Could you convert the items into a Markdown table with the columns Row and Line, starting at the very first line and stopping after the line containing "var sketch = newSketch(context, id", and skipping any blank lines?

========================================================================

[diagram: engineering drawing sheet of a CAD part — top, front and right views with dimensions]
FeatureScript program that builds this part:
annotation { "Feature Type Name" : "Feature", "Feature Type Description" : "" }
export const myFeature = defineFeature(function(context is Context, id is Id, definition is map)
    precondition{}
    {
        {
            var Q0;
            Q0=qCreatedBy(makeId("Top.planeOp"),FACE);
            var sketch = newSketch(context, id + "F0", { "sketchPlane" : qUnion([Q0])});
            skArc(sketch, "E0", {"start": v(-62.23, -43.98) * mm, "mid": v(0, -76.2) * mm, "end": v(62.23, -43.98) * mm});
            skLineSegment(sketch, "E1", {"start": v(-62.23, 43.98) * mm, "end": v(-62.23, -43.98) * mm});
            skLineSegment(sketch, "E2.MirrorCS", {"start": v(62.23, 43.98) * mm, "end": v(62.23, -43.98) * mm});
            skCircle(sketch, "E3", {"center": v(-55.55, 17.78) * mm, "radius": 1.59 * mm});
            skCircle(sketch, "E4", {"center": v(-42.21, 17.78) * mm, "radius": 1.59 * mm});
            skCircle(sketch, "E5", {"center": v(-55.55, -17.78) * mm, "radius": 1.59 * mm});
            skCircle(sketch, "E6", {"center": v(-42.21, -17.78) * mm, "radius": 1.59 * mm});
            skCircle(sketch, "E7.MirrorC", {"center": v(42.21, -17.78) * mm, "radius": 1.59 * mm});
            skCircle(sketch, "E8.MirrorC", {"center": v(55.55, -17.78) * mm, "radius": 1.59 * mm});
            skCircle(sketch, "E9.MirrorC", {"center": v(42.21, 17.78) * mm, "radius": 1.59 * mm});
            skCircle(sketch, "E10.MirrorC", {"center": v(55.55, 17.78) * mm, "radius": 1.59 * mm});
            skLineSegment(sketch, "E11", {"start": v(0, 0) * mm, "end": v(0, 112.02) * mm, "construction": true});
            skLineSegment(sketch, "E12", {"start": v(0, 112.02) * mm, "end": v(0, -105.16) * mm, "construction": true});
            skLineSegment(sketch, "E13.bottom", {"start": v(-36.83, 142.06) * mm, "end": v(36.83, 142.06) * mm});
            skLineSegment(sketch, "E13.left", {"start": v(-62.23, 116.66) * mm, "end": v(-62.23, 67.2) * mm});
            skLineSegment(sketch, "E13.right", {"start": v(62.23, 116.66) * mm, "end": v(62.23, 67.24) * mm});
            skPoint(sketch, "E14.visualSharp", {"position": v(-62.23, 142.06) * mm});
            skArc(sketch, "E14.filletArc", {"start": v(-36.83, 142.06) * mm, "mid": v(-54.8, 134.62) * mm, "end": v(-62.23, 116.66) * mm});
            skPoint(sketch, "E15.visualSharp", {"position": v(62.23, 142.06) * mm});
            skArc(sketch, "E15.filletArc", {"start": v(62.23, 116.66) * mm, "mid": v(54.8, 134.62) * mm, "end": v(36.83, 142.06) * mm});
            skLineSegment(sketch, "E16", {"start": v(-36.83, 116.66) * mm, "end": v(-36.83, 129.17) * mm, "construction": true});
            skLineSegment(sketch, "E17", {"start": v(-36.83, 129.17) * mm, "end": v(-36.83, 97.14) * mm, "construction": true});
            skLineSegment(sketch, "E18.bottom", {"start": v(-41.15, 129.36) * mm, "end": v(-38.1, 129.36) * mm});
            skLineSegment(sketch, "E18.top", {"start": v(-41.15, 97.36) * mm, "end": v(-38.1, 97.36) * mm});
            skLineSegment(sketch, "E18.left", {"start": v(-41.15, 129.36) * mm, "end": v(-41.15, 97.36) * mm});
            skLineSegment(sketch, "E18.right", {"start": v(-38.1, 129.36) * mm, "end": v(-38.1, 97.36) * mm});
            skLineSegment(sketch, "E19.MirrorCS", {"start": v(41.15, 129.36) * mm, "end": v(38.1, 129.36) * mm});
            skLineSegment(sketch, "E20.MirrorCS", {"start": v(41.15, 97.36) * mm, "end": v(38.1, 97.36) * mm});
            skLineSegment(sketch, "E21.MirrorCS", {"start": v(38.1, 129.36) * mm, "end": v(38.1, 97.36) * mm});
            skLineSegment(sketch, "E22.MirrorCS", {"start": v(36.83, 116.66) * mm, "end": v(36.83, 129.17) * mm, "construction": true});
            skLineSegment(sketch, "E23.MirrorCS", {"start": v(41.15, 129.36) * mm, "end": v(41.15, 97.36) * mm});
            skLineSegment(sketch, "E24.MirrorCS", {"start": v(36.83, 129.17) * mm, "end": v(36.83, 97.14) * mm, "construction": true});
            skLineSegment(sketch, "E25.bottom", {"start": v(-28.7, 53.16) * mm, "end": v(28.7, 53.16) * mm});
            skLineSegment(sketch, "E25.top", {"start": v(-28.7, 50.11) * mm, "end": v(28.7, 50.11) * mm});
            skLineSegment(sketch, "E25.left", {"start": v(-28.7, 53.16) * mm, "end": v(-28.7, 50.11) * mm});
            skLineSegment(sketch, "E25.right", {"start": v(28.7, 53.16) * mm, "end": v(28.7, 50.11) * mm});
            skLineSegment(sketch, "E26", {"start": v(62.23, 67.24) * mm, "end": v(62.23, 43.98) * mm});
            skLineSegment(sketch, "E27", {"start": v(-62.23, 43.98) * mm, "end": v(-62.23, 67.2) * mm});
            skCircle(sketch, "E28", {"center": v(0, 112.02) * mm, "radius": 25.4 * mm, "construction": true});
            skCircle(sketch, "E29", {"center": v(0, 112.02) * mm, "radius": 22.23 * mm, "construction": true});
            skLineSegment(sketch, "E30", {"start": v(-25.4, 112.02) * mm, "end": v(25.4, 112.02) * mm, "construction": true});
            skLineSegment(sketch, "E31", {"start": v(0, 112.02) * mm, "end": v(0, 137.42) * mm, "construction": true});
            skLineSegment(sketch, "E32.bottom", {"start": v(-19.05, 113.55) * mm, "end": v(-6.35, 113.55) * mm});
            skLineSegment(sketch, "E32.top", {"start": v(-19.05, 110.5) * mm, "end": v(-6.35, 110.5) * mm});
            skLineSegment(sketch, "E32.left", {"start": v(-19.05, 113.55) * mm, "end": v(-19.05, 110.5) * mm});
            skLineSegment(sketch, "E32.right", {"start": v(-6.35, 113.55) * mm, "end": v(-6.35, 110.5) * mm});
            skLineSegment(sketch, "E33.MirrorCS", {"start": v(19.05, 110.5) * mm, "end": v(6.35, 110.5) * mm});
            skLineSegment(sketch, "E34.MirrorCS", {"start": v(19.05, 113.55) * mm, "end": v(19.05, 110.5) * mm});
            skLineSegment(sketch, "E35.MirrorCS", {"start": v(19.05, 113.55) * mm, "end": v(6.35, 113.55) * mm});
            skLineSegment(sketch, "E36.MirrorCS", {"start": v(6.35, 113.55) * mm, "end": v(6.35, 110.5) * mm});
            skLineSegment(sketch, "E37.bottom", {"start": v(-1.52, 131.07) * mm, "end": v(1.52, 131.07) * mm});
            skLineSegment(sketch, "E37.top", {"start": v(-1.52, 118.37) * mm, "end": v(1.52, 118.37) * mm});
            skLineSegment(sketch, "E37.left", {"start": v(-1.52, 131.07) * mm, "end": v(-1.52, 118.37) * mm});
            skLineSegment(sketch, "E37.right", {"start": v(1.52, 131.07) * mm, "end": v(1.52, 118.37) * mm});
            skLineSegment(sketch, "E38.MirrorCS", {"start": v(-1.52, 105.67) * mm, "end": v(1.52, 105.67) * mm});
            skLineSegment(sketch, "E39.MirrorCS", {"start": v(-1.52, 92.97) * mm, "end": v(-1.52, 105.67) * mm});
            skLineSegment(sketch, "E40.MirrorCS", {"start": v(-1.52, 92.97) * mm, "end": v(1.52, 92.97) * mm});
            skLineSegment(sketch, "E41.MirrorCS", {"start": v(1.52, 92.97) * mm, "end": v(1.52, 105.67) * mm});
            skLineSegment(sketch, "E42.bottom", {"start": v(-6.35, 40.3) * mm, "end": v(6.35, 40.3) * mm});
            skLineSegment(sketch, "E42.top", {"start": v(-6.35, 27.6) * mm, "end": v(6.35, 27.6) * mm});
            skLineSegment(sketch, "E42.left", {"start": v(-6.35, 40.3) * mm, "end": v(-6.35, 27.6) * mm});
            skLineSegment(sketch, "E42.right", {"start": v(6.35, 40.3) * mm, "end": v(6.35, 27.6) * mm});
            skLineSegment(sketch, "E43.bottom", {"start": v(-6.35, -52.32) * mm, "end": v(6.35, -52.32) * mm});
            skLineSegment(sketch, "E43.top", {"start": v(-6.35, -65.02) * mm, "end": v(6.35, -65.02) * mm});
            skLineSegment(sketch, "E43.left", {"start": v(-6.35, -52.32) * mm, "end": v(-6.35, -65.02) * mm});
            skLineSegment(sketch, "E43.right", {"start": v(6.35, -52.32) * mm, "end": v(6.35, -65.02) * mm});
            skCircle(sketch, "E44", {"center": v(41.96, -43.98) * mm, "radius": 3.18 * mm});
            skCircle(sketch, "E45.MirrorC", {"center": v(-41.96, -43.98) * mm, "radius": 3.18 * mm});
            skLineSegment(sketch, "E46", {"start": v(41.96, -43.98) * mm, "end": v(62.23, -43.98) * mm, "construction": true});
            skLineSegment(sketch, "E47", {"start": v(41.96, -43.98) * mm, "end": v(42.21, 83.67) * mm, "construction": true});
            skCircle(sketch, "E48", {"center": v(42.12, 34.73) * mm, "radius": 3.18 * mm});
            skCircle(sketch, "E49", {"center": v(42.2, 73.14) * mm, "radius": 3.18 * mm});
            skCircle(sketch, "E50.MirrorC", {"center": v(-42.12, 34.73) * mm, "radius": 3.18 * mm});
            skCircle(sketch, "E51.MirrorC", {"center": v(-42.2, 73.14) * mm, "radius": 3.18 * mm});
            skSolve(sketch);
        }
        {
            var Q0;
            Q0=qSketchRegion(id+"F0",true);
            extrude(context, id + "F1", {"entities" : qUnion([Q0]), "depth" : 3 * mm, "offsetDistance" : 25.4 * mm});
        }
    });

========================================================================

#### Right answer
| Row | Line |
|---|---|
| 1 | [diagram: engineering drawing sheet of a CAD part — top, front and right views with dimensions] |
| 2 | FeatureScript program that builds this part: |
| 3 | annotation { "Feature Type Name" : "Feature", "Feature Type Description" : "" } |
| 4 | export const myFeature = defineFeature(function(context is Context, id is Id, definition is map) |
| 5 |     precondition{} |
| 6 |     { |
| 7 |         { |
| 8 |             var Q0; |
| 9 |             Q0=qCreatedBy(makeId("Top.planeOp"),FACE); |
| 10 |             var sketch = newSketch(context, id + "F0", { "sketchPlane" : qUnion([Q0])}); |